Who will Guy Noves pick to wear the France No 10 shirt against New Zealand?

Spare a thought for Guy Noves. The France coach has to select a side to face the All Blacks in a month and one wonders where he’ll start when it comes to his back-line. On the credit side Wesley Fofana is on top of his game this season, and Morgan Parra and Maxime Machenaud are both looking good at scrum-half. They’ve options at full-back and on the wings but it’s France’s perennial problem position that must be giving Noves sleepless nights.

Which fly-half could possibly give France the direction and authority required to beat the All Blacks in Paris next month (not forgetting Samoa and Australia in the two preceding weeks)? The last man to give it a go was Francois Trinh-Duc, who wore the No 10 jersey in the 27-0 victory over the Pumas in Tucuman. He did okay in that game, managing the wet conditions better than his opposite number Nicolas Sanchez, but the Pumas that day were appalling, a shadow of the side that reached the World Cup semi-final nine months earlier.

Guy Noves

Watching brief: Guy Noves oversees a France get-together last month. Photo: Getty Images

Trinh-Duc was in between clubs in the summer, having left Montpellier for Toulon at the end of last season, but his move up the Mediterranean coast isn’t going well. Not that he’s to blame. The conflict among the coaching staff – which appears to be over following the news of Monday that Diego Domiguez has been replaced by Mike Ford – has unsettled the club and Trinh-Duc, a confidence player who needs stability and support from his coaches, is suffering more than most.

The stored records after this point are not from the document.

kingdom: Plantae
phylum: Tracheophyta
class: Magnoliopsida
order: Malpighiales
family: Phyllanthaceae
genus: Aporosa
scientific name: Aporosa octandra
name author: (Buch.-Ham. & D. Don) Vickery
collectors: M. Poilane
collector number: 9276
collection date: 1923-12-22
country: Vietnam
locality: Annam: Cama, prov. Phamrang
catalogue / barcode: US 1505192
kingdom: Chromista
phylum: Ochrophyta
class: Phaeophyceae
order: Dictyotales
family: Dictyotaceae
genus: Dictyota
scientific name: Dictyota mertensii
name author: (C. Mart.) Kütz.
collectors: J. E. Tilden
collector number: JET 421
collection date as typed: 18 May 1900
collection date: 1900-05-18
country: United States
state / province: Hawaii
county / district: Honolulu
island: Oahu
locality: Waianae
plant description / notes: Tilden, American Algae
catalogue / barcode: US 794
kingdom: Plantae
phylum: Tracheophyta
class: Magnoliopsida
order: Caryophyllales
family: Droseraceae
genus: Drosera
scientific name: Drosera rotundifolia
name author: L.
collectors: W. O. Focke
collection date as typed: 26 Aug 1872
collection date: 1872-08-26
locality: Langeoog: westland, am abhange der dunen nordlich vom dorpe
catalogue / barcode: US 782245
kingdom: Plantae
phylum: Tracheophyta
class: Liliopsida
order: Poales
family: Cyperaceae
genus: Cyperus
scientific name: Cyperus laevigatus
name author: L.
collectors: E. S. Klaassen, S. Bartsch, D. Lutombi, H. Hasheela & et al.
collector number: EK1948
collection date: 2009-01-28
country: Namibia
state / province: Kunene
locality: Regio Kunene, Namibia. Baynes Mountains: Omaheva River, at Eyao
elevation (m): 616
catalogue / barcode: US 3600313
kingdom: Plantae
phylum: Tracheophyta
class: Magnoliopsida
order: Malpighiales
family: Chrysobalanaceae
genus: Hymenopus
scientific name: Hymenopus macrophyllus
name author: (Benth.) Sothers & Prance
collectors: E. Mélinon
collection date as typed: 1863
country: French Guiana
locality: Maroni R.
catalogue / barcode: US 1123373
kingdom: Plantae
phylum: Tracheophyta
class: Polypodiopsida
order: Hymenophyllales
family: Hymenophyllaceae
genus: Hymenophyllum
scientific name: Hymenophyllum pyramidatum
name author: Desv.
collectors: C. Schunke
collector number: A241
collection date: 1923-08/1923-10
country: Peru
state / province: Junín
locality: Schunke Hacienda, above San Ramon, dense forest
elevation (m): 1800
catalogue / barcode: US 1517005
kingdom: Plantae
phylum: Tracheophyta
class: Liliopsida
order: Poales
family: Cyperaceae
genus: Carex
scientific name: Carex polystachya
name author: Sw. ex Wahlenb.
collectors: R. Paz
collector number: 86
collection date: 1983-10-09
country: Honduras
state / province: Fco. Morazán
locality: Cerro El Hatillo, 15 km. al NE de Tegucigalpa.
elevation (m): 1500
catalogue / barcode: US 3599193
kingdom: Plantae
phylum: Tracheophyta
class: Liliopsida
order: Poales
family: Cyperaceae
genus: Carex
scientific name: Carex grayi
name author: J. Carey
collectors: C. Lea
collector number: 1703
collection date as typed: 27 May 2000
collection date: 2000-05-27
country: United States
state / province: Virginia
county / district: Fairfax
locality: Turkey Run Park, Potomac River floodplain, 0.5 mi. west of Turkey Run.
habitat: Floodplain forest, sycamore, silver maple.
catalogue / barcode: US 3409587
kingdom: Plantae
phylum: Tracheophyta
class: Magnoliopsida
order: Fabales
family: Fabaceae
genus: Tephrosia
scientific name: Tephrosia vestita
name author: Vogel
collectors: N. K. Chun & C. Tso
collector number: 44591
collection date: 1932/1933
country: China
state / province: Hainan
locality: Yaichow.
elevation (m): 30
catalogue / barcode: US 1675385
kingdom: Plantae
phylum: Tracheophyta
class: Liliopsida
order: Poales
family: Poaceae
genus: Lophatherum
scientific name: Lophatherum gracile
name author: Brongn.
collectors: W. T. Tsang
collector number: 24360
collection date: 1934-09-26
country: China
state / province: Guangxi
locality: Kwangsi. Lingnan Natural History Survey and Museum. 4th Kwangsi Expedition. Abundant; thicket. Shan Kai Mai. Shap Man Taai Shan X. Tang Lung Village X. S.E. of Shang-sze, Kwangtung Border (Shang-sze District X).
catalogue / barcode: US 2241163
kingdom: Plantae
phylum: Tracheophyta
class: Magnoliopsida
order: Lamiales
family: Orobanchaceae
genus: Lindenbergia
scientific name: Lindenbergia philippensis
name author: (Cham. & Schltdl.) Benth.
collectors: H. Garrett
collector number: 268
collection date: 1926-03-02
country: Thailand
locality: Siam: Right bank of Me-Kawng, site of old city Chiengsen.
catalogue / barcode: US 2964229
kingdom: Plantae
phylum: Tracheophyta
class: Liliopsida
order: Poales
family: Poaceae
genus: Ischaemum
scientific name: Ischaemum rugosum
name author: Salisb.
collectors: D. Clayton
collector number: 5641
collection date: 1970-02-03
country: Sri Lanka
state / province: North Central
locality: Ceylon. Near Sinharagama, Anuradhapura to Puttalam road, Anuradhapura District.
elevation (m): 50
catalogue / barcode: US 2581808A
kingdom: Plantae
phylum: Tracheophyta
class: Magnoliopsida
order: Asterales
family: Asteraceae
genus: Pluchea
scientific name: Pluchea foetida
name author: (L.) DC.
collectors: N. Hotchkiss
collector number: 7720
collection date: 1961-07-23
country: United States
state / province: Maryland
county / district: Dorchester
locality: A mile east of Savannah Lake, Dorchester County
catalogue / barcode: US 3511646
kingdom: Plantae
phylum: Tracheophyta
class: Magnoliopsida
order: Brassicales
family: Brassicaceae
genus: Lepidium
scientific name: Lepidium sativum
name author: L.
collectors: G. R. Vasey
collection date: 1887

However, the brutal truth is that the 29-year-old has never had it where it counts most – the top two inches – and in a career that’s now spanned nine seasons and 55 caps he’s never found the consistency to mark him out as a top-class fly-half.

That Trinh-Duc continues to be considered the solution by many in France to their fly-half problem is down to what this correspondent calls ‘Chabal Syndrome’ – turning an average player into a great one on the back of their media profile and not their on-field performance. If Sebastien Chabal achieved legendary status by growing a beard and growling, Trinh-Duc’s greatest gift is being a good bloke.

Camille Lopez

On the front foot: Camille Lopez has been in superb form for Clermont. Photo: Getty Images

So what are the alternatives? Noves must have despaired when he sat down to watch the weekend’s European competition. Of the 14 French clubs in action only five fielded a French fly-half: Toulon, Clermont (Camille Lopez), Bayonne (Lucas Meret), Brive (Thomas Laranjeira) and Grenoble (Gilles Bosch). Contrast that with the English clubs over the weekend, where seven of the 12 teams had home-grown fly-halves with an eighth, Leicester’s Freddie Burns, coming off the bench to steer his side to victory against Racing 92.

The form French fly-half this season is Camille Lopez. He’s shed a few pounds over the summer and looks sharper, quicker and more confident as a result. The fact he’s playing outside Morgan Parra and inside Fofana would therefore make him the logical choice for the autumn Tests, but bizarrely the 27-year-old wasn’t in the elite squad of 30 players that met at the end of September for a three-day training camp. That omission will surely be rectified in time for the three autumn Tests and also expect to see a return for Jean-Marcellin Buttin, the Bordeaux full-back playing the best rugby of his career four years after winning two caps as a precocious 20-year-old.

Jules Plisson

Central switch: Would Stade’s Jules Plisson be more effective at 12? Photo: Getty Images

The fly-halves Noves selected in September were Trinh-Duc and Jules Plisson, the Stade Francais star whose temperament and tactical kicking are as brittle as the Toulon No 10’s. Interestingly, Stade coach Gonzalo Quesada – who knows a thing or two about what’s required to be a top-class fly-half – selected Plisson at inside-centre for their Challenge Cup match against Timisoara Saracens last week with Morne Steyn at ten. Plisson played well, showing his pace to scoot through for an early try, and demonstrating that there are few French threequarters who can pass as crisply and accurately as he. Moving from 10 to 12 would relieve Plisson of the pressure of running the back-line while improving its creativity, particularly if Fofana – whose distribution can sometimes let him down – plays at 13.

But whoever Noves picks at fly-half, the responsibility will be enormous. The last time France beat the All Blacks was a 27-22 win in Dunedin in the summer of 2009 and since then there have been nine consecutive defeats, culminating in the 62-13 humiliation in last year’s World Cup quarter-final.

Playing at fly-half in that 2009 victory was a fresh-faced 22-year-old by the name of Trinh-Duc. He had the world at his feet that day but the Frenchman’s failure to kick-on lies in his head.